Text provided:
——————
Abstract

Column experiments were conducted to examine the clogging effects of colloids under controlled conditions of solution ionic strength (IS) and porous media roughness. The results showed that colloids in recharge water play an important role in the clogging process of saturated porous media, such that even a small amount of colloid may cause a large reduction in the permeability of the porous medium. Clogging at the pore throat was inferred to be the main reason for the severe permeability reduction of porous media. The characteristics of colloid clogging were clearly influenced by both IS and medium roughness. Recharge water with a higher IS facilitated greater attachment of colloids to the surface of the saturated porous medium, which lead to superficial clogging, while collectors with a rough surface resulted in greater clogging than collectors with a smooth surface.

INTRODUCTION

An important issue for any managed aquifer recharge (MAR) system is the decline of permeability, typically called clogging (Dillon et al. 2001). Clogging is an inevitable problem and recognized as perhaps the most significant challenge in MAR operations; it is attributed to physical, chemical and biological processes. According to survey data, physical clogging is the most common, affecting 70% of MAR cases (Dillon et al. 1994).
——————
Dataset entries
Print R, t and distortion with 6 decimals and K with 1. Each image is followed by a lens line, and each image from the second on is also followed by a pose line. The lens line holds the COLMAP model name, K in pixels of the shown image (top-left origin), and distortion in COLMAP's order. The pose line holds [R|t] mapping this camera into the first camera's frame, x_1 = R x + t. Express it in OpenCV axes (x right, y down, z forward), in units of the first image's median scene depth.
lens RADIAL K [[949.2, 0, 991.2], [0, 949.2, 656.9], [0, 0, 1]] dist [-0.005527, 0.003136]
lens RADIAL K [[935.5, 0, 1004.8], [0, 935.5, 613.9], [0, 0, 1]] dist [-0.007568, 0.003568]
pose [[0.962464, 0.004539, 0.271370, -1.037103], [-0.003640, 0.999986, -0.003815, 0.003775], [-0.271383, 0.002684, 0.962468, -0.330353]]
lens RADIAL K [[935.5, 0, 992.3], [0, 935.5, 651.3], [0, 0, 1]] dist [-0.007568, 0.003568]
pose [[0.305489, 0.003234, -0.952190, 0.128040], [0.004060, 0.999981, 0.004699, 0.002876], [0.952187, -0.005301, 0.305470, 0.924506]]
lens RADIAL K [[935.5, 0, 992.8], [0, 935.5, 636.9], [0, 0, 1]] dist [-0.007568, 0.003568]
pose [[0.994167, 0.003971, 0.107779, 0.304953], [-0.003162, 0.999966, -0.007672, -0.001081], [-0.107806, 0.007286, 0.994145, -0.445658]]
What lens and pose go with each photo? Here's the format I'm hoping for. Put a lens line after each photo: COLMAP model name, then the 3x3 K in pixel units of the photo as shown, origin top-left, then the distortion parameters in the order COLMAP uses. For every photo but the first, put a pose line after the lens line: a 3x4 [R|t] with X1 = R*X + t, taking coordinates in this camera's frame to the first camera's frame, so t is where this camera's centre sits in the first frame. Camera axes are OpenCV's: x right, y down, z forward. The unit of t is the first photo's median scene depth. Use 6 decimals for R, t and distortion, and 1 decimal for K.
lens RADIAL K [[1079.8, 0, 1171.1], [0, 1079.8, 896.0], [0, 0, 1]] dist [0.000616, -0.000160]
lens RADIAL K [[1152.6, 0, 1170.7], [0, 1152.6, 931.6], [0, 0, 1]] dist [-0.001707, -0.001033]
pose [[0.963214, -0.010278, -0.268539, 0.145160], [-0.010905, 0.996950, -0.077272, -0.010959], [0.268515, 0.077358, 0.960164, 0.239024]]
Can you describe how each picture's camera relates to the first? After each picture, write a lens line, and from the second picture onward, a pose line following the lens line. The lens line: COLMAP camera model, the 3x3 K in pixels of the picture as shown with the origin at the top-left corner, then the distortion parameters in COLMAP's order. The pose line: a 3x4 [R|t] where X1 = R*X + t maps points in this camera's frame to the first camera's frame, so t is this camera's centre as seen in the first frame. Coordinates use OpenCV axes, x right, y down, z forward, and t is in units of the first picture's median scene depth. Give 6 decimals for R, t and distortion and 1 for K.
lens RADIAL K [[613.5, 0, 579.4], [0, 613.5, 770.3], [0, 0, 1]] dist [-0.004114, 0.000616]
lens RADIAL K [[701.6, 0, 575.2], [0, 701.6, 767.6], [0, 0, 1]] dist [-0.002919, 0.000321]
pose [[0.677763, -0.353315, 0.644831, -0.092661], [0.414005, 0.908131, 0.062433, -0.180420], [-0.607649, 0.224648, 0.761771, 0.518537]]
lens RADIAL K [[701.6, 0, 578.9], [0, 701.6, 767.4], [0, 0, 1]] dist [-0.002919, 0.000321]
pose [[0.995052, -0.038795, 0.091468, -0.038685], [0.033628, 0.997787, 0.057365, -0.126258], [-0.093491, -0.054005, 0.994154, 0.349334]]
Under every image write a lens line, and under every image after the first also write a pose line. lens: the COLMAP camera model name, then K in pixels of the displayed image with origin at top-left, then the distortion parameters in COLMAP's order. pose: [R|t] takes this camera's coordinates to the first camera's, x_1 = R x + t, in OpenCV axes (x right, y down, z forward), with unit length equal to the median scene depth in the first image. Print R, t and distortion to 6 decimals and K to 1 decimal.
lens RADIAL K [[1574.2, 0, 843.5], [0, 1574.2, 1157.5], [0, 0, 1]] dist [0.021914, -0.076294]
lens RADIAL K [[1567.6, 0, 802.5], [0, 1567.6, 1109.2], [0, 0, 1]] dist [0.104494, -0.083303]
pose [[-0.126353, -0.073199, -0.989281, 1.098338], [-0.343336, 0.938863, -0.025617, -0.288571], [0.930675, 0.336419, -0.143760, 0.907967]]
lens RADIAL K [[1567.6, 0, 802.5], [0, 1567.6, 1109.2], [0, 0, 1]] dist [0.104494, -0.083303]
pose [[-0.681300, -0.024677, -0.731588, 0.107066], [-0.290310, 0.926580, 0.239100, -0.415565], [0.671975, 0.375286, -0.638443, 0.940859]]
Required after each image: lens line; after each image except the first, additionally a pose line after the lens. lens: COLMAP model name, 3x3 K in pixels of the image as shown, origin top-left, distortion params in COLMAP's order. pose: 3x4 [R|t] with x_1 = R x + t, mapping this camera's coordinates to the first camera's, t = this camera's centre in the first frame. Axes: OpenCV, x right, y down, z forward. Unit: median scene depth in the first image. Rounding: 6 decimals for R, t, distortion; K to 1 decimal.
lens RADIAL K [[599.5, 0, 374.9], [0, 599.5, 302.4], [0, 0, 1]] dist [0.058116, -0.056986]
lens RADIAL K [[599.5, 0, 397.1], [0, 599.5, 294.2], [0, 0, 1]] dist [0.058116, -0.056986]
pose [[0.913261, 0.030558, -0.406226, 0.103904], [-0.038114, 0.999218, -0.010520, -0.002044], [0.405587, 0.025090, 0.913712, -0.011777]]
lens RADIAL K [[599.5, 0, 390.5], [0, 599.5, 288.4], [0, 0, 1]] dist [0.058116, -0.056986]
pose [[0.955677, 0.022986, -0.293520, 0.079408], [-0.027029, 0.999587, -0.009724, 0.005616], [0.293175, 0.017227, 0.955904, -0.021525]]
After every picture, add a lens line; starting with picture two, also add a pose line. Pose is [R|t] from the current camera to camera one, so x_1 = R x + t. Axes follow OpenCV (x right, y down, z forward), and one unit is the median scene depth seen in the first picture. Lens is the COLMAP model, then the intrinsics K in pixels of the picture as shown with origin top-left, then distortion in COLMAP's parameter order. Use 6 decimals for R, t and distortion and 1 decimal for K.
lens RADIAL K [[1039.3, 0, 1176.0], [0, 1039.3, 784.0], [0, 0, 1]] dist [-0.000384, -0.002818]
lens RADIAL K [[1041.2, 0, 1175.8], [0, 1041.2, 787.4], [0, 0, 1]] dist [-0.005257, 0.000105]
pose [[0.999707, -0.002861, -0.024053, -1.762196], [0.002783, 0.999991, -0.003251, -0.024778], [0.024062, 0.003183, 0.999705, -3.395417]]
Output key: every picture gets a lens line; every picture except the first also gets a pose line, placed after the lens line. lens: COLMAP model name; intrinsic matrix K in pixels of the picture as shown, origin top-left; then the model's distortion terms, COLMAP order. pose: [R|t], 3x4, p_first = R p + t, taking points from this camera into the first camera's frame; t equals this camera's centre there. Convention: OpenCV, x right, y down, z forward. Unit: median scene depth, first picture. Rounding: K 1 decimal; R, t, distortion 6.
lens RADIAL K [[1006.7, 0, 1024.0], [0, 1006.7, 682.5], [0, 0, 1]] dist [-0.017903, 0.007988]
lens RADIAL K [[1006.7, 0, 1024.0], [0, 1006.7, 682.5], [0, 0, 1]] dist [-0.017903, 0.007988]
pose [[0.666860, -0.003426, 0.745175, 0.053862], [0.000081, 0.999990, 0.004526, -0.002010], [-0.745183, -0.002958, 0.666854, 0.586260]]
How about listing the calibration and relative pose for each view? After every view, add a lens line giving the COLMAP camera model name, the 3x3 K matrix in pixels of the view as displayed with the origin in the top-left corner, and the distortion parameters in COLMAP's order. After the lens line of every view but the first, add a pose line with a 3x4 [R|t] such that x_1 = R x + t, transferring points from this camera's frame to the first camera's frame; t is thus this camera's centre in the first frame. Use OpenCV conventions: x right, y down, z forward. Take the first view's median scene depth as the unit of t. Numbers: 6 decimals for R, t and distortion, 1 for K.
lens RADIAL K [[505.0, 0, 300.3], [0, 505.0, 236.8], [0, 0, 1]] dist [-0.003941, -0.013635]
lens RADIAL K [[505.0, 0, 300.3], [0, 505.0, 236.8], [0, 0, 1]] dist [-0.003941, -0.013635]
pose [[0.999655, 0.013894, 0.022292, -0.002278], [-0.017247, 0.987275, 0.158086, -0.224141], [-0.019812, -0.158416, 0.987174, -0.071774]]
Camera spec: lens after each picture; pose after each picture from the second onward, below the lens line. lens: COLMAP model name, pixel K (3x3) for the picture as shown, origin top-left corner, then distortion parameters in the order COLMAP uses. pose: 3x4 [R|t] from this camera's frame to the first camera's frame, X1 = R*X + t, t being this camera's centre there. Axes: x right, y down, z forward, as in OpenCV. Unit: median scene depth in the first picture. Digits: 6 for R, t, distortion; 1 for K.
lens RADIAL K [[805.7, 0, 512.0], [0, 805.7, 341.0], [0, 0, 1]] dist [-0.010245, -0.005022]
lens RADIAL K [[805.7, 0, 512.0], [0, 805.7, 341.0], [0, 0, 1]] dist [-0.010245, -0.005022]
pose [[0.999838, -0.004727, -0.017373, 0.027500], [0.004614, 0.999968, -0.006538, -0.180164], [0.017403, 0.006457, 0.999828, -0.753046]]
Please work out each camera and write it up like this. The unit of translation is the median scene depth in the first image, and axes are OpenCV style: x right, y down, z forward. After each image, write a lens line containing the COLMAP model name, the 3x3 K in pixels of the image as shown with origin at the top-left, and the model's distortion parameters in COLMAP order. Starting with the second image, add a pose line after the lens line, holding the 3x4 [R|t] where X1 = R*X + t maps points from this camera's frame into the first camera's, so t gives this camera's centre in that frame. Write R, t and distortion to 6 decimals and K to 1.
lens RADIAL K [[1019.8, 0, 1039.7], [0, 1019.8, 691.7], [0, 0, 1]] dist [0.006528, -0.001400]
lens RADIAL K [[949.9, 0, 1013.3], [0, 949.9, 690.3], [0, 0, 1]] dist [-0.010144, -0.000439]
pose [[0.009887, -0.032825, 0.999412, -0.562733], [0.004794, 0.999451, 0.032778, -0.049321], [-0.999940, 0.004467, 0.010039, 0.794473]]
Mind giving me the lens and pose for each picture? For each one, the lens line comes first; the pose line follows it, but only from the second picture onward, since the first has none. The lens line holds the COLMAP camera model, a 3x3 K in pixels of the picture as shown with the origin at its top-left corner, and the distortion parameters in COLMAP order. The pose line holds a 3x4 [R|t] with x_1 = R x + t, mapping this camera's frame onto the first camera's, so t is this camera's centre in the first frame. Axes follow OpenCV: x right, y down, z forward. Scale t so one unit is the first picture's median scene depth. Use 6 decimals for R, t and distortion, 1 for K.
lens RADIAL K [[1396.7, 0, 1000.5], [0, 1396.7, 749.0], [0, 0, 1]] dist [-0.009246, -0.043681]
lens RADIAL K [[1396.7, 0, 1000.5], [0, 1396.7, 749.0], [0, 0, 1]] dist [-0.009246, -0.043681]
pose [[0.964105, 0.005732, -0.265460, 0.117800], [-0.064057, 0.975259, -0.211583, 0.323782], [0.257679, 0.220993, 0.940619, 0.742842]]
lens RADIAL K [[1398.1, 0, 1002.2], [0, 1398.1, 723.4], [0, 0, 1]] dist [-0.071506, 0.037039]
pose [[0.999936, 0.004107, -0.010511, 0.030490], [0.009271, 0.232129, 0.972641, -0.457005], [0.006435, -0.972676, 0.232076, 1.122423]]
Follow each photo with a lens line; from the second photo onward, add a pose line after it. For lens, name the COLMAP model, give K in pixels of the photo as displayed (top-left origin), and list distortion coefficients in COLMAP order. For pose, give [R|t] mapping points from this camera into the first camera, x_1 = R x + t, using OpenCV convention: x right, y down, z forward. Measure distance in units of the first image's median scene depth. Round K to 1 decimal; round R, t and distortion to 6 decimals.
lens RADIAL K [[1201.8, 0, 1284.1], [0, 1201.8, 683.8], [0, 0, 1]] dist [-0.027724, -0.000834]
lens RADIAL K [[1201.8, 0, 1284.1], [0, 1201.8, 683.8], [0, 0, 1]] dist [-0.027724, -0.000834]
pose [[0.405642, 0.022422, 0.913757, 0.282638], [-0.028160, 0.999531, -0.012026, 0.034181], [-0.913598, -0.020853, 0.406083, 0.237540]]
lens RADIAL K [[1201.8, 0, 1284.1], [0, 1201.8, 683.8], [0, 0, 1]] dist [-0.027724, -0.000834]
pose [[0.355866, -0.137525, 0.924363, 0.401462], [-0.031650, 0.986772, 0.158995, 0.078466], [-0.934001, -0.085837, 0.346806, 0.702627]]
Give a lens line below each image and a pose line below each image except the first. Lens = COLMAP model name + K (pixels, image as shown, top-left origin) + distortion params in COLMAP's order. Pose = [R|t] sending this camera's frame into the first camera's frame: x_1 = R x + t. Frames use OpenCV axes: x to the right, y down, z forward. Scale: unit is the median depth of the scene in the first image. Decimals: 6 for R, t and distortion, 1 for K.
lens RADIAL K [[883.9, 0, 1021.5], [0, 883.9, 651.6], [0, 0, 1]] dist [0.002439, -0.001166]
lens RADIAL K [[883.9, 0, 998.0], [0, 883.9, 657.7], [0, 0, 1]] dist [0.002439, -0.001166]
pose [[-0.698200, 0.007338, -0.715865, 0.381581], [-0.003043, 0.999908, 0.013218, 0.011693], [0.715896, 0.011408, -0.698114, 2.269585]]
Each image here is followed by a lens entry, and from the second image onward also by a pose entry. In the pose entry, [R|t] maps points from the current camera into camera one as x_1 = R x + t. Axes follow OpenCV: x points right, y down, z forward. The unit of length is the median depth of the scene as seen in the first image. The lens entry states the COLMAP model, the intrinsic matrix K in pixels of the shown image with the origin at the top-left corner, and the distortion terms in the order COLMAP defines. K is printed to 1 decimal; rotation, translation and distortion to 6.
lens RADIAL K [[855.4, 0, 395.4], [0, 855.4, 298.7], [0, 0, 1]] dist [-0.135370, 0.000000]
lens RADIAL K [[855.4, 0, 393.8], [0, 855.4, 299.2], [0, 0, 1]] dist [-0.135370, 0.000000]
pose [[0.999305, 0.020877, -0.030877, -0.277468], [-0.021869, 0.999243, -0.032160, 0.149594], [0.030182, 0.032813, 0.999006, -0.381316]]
——————
To do:
A – Answer these questions using the text on colloid clogging in porous media.
(i) What was inferred to be the main reason for the severe drop in permeability?
(ii) Which type of collector surface led to greater clogging?
(iii) According to survey data, what share of MAR cases does physical clogging affect?
B – Carry on the text on colloid clogging in aquifer recharge from its last sentence.

Results in order:
A –
(i) Clogging at the pore throat.
(ii) Collectors with a rough surface.
(iii) 70%.

B –
Suspension clogging, gas clogging and compaction clogging are all types of physical clogging, with clogging caused by suspended particles being the most common (Xiao & Reddi 2000). Suspended particles include colloids (diameter: <1 μm), intermediate (diameter: 1–30 μm) and large (diameter: >30 μm) particles. Most research on physical clogging mechanisms has focused on large particles (Rinckpfeiffer et al. 2000; Rehg et al. 2005; Ye et al. 2010), with clogging that arises from a colloidal suspension in the MAR process having been much less studied. Mays & Hunt (2005) concluded that solution pH, ionic strength (IS) and exchangeable ions together determine colloid stability, and hence the morphology of the deposited colloids and the resulting permeability of the formation. However, there is little experimental data on the effects of colloid effects on clogging in the MAR process. One exception was Roth et al. (2015), who showed that a reduction in permeability was strongly associated with the fractal dimension of the deposited colloid's morphology. However, the transport, release and deposition of colloids in porous media are very complicated, as the colloids are simultaneously under the influence of various factors, including IS, surface roughness and hydrodynamic conditions (Bradford et al. 2009a, 2009b; Bradford et al. 2011; Mesticou et al. 2014; Sasidharan et al. 2014). Consequently, the mechanisms of clogging by colloids need to be studied in greater detail. In this study, we examined the clogging of porous media by colloids and the influence of IS and media roughness.

MATERIAL AND METHODS

Colloids and electrolyte solution

The colloid (Thermo Scientific Corp.) was composed of polystyrene microspheres (2 μm in diameter) dyed with green fluorescent dyes and packaged as aqueous suspensions (1% (w/w) solids and a density of 1.06 g/cm3) in deionized water. The stock colloid solution was diluted 312 times with electrolyte solution for the transport experiments.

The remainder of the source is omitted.